All writing

Why semantic deduplication
beats keyword filtering

On using 384-dimensional embeddings and density clustering to surface what's actually new in a noisy information feed — and why keyword matching will always fail at the boundary cases that matter most.


The problem with keyword matching is that it assumes language is consistent. It isn't. A story about the Federal Reserve raising interest rates will appear across dozens of sources as "Fed hikes rates," "FOMC lifts benchmark," "central bank tightens policy," and "rate decision announced" — all referring to the same event, none sharing more than a stop word.

When we started building the deduplication layer for Digestr, we tried the obvious approach first: exact URL matching, then title similarity via Jaccard distance. It caught the easy cases. Syndicated wire copy from AP and Reuters that gets republished verbatim. But it missed everything interesting — the long tail of paraphrased coverage that makes up 80% of what a news reader actually sees.

What deduplication actually means

There's an important distinction between exact deduplication and semantic deduplication. Exact deduplication removes byte-level or near-byte-level copies. That's a solved problem. Semantic deduplication asks a harder question: do these two articles, written differently, tell the same story?

Two articles can share zero words and still be about the same event. Two articles can share most of their words and be about entirely different things.

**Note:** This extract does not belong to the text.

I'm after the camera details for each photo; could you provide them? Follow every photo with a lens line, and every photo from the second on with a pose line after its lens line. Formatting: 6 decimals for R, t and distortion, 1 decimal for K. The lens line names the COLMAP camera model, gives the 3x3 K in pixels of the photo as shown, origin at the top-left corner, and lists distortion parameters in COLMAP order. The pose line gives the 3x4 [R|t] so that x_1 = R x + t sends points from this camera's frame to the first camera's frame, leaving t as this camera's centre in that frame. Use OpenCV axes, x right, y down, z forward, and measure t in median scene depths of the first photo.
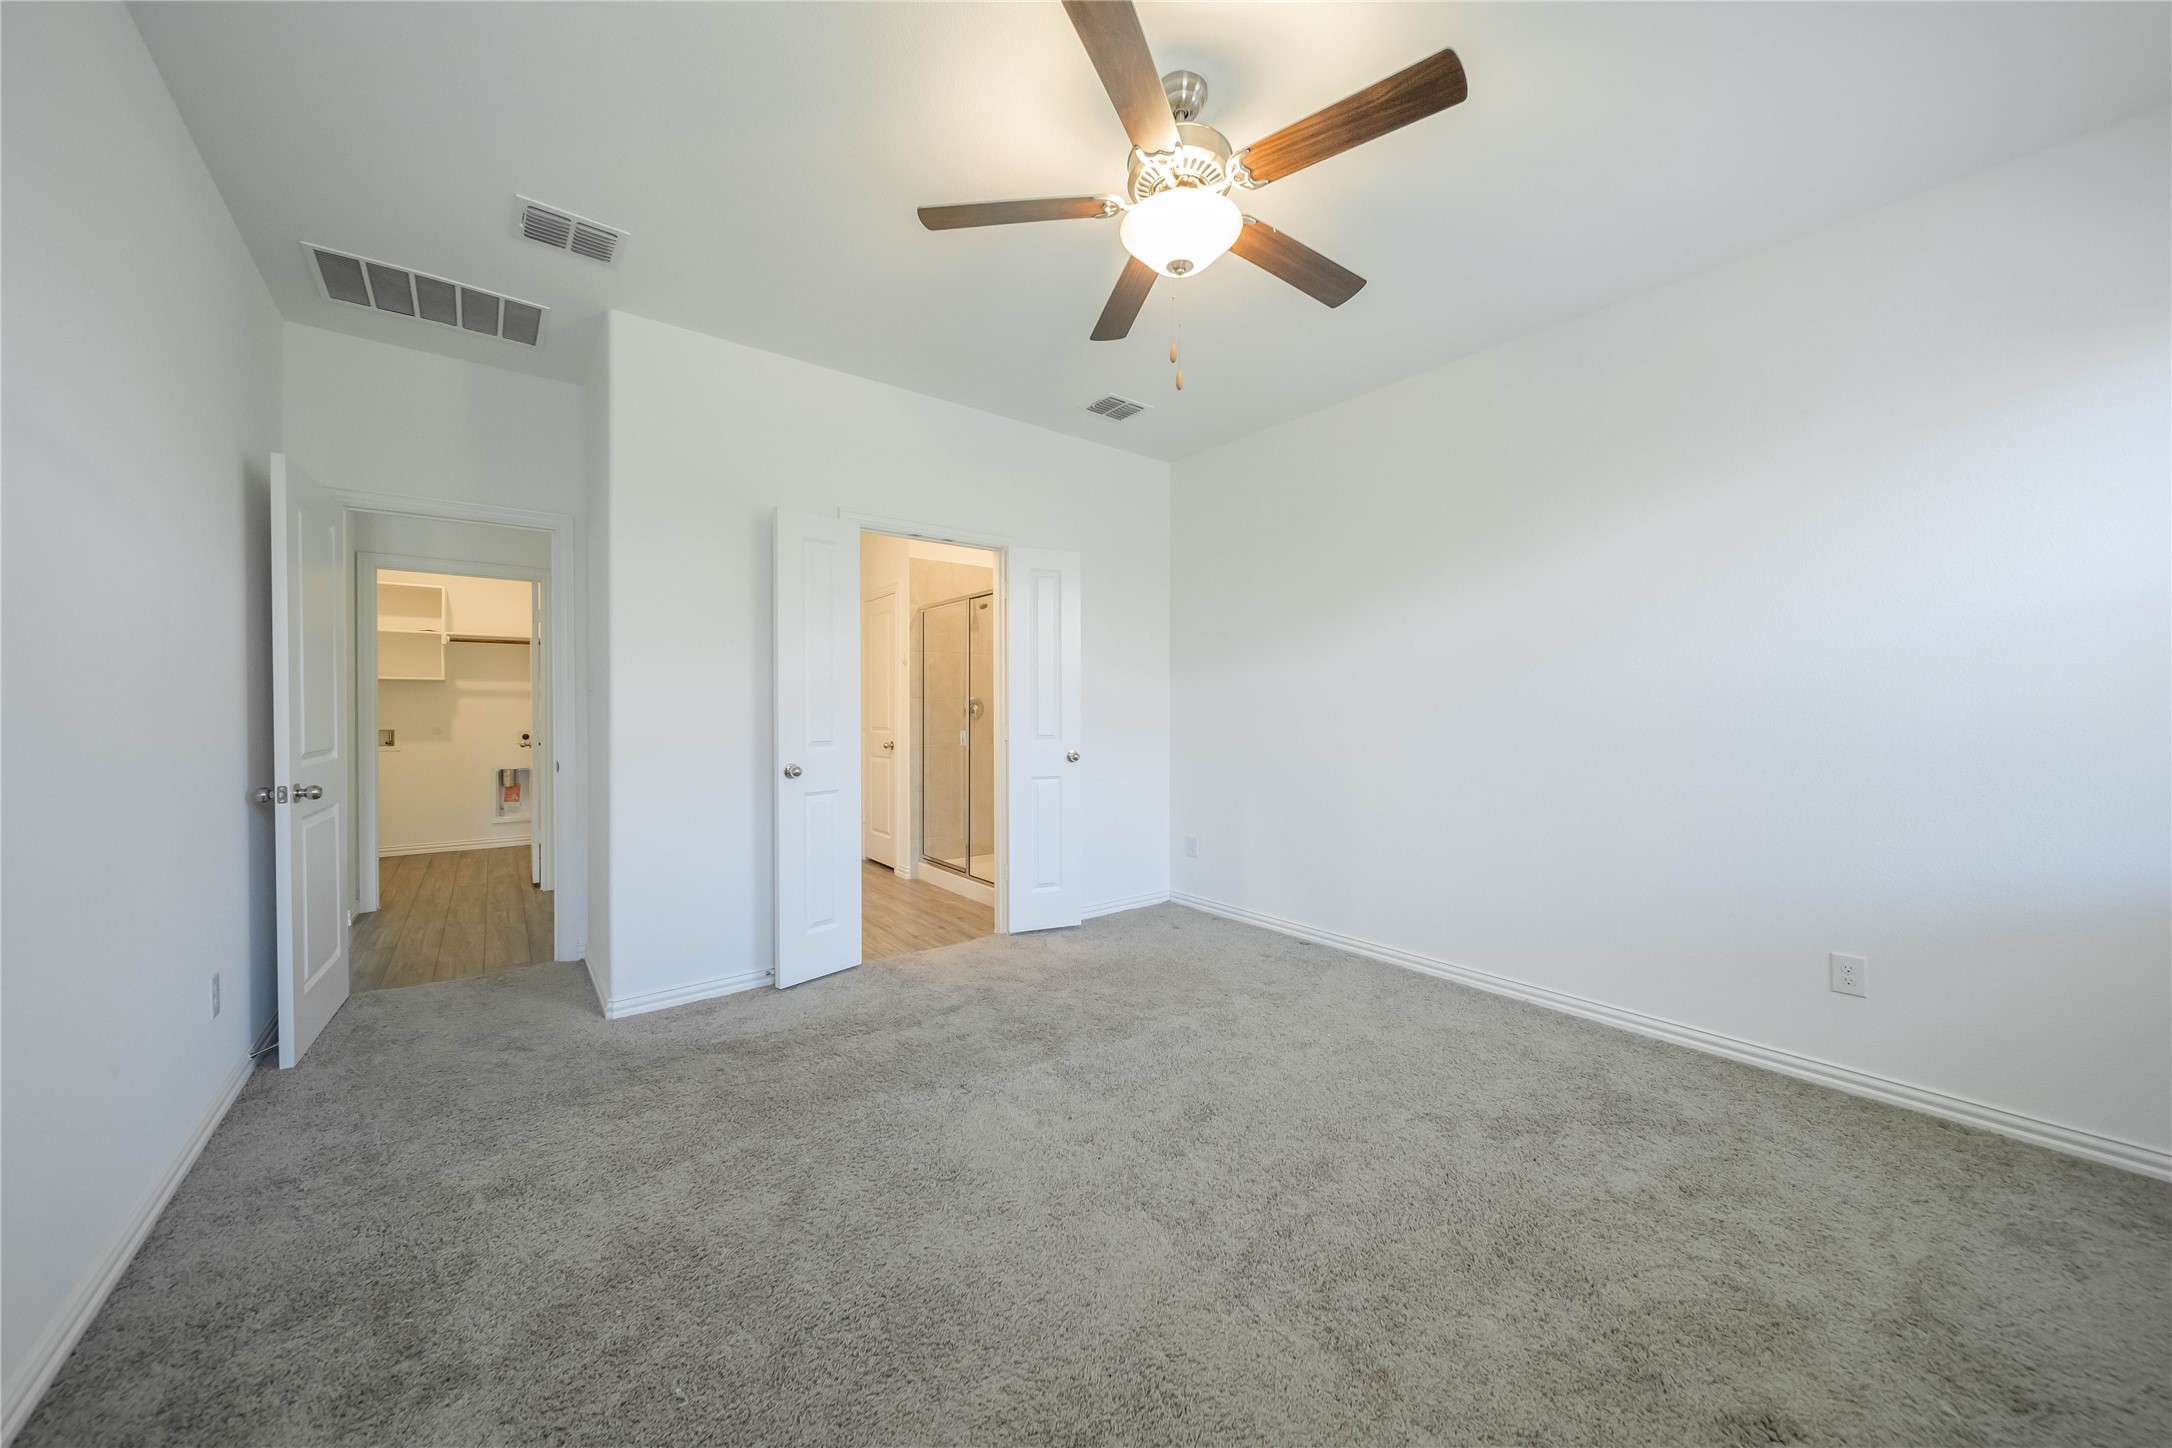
lens RADIAL K [[765.9, 0, 1086.8], [0, 765.9, 715.8], [0, 0, 1]] dist [0.001501, -0.000007]
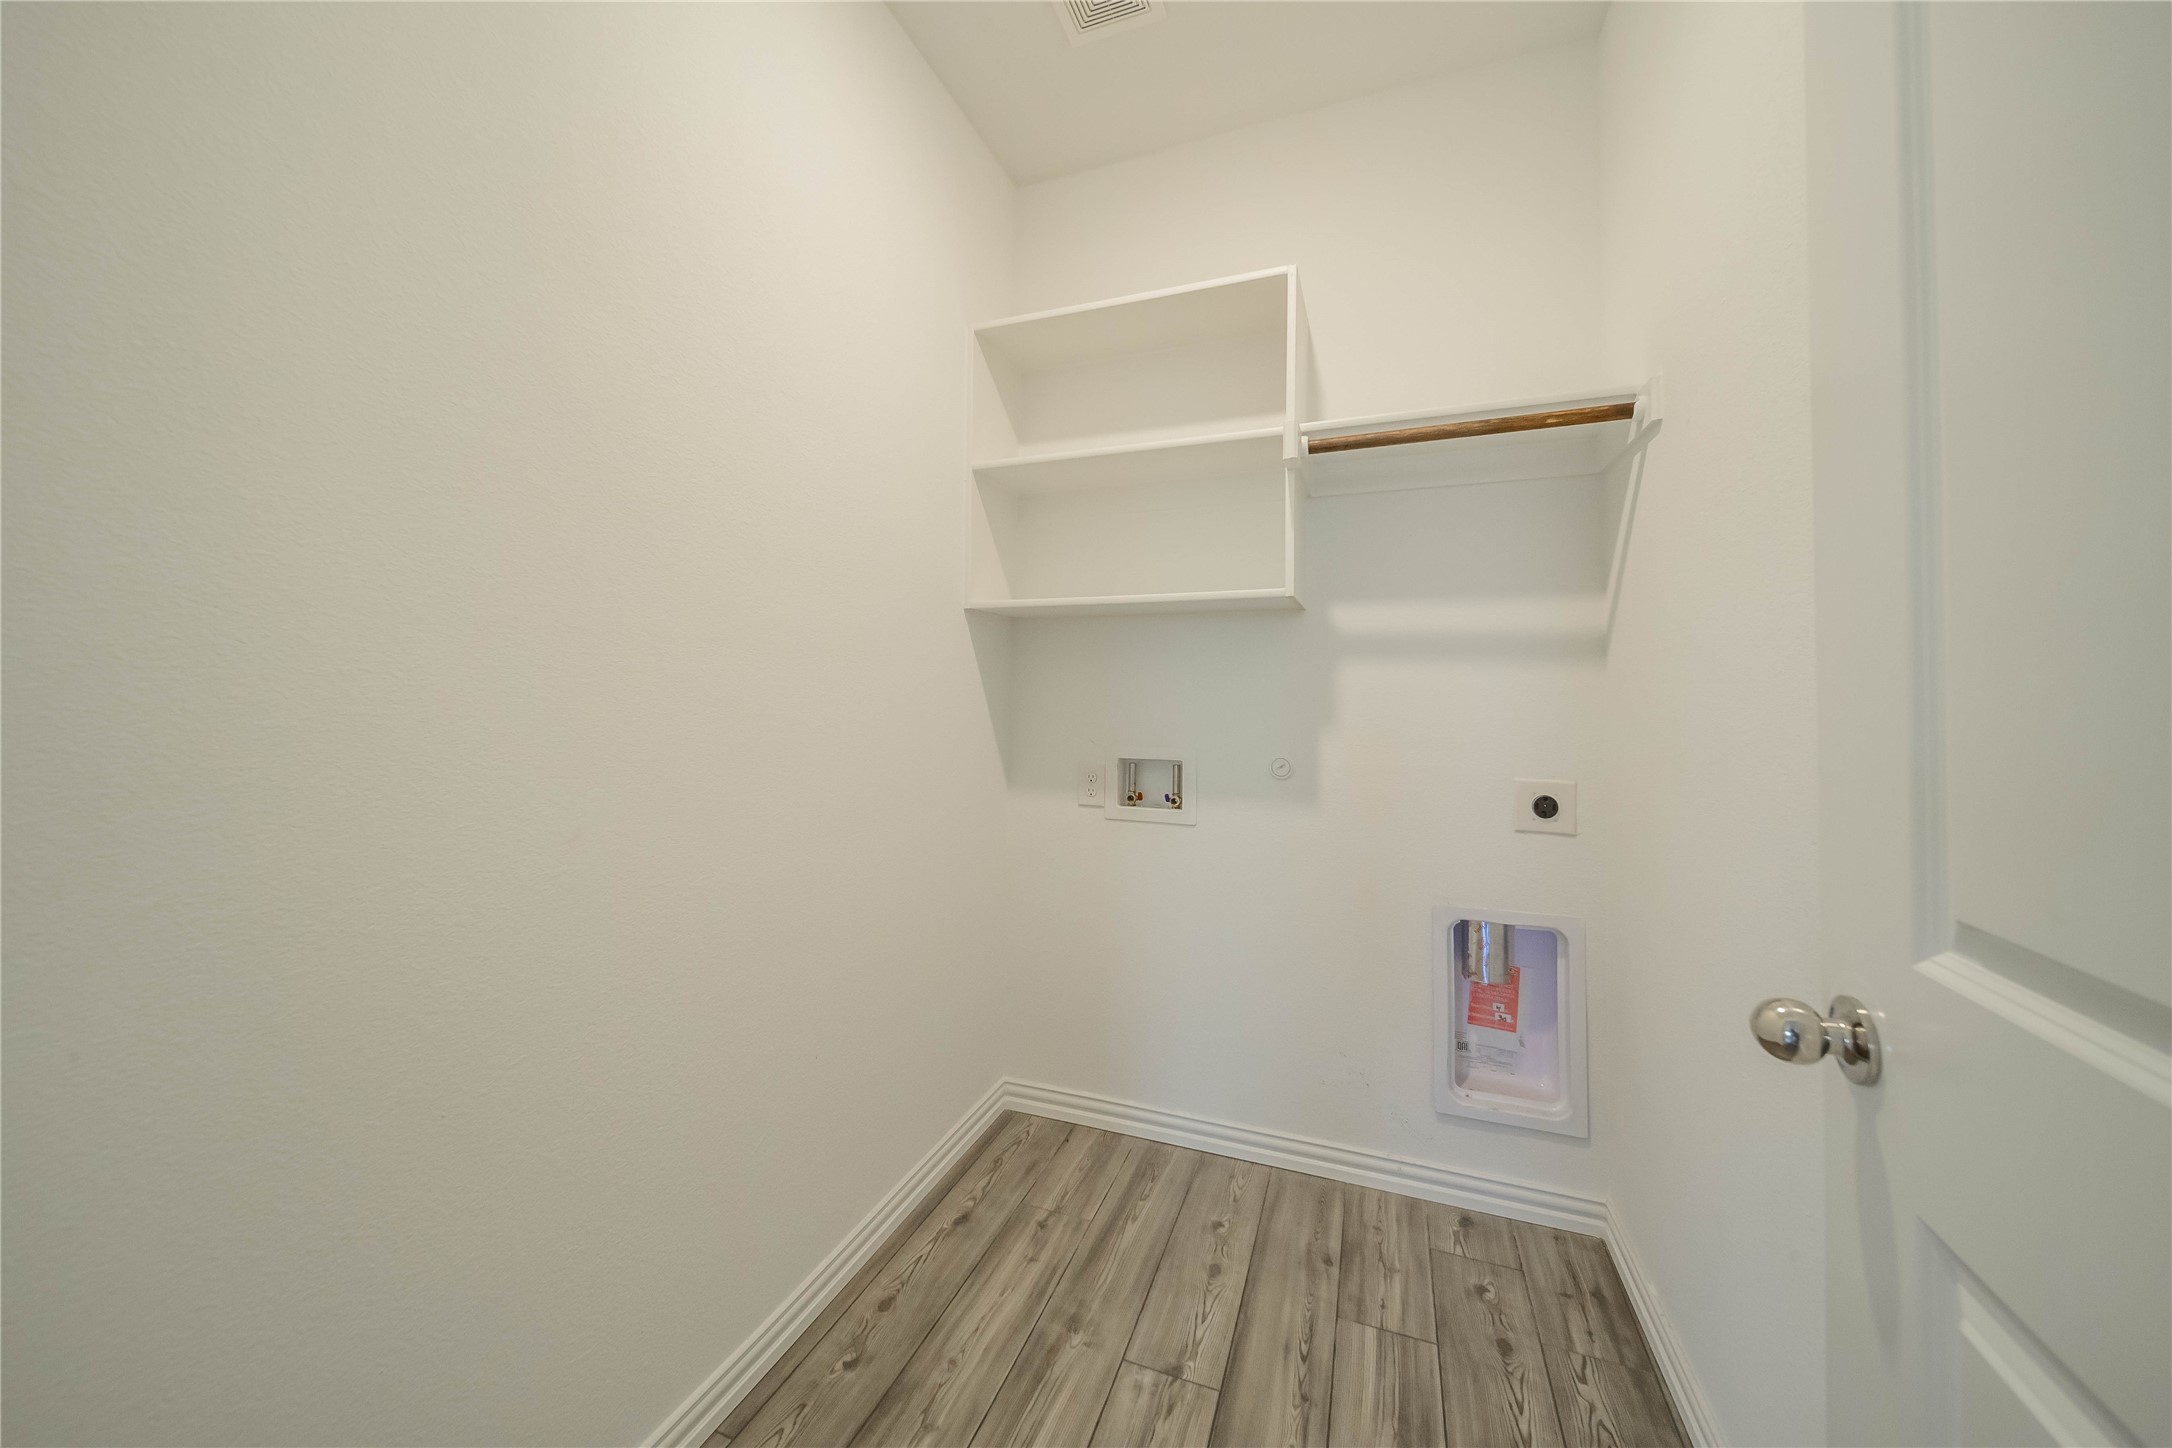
lens RADIAL K [[765.9, 0, 1084.9], [0, 765.9, 707.4], [0, 0, 1]] dist [0.001501, -0.000007]
pose [[0.525133, 0.003323, -0.851014, -0.603031], [0.002154, 0.999984, 0.005233, -0.007259], [0.851017, -0.004581, 0.525118, 0.742780]]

This is the boundary case that kills keyword approaches. A financial brief and an editorial might both use the word "inflation" extensively. A Reuters dispatch and a Bloomberg analysis might describe the same press conference without a single shared phrase beyond proper nouns.

The embedding approach

Layer 0 of the Polari pipeline generates a 384-dimensional embedding for each article using all-MiniLM-L6-v2. These vectors encode semantic meaning — documents about similar topics cluster together in the high-dimensional space regardless of surface vocabulary.

The basic deduplication pass computes cosine similarity between incoming articles and recent candidates:

def is_duplicate(new_embedding, candidate_embeddings, threshold=0.92):
    if not candidate_embeddings:
        return False
    similarities = cosine_similarity(
        [new_embedding], candidate_embeddings
    )[0]
    return float(similarities.max()) >= threshold

A threshold of 0.92 is aggressive — it means two articles are considered duplicates only if they're nearly semantically identical. This is intentional. At Layer 0, we want to err toward keeping articles rather than discarding them. The clustering pass at Layer 2 handles the softer grouping problem.

Choosing the right threshold

The threshold is not arbitrary. We ran precision/recall curves across a hand-labeled dataset of 2,000 article pairs and found 0.92 gives us about 94% precision at 88% recall. Below 0.90, we start collapsing articles that are genuinely different stories with overlapping subject matter — a profile of a CEO and a news article about their company's earnings, for example. Above 0.95, we keep too many near-duplicates and the clustering layer has to work harder.

Where keyword matching fails

We kept the keyword approach running in parallel for three weeks to compare. The failure modes were consistent:

The semantic approach is not perfect either. It struggles with articles that discuss the same story through very different lenses — a technical analysis of a geopolitical event might embed far from the news coverage of the same event. This is where the entity overlap component at Layer 2 adds signal: even if two articles embed differently, if they mention the same people and organizations, they're probably related.

What this means for feed quality

The practical outcome is that Digestr users see fewer variations of the same story without seeing fewer stories. A major news event might generate 40 articles in a 12-hour window. A keyword-based feed shows them all. A semantic-deduplicated feed surfaces 4-6 of the most distinct — the original breaking news, a key analysis piece, an international angle, an editorial response.

That's the bet: that signal density matters more than volume, and that the reader's attention is worth protecting.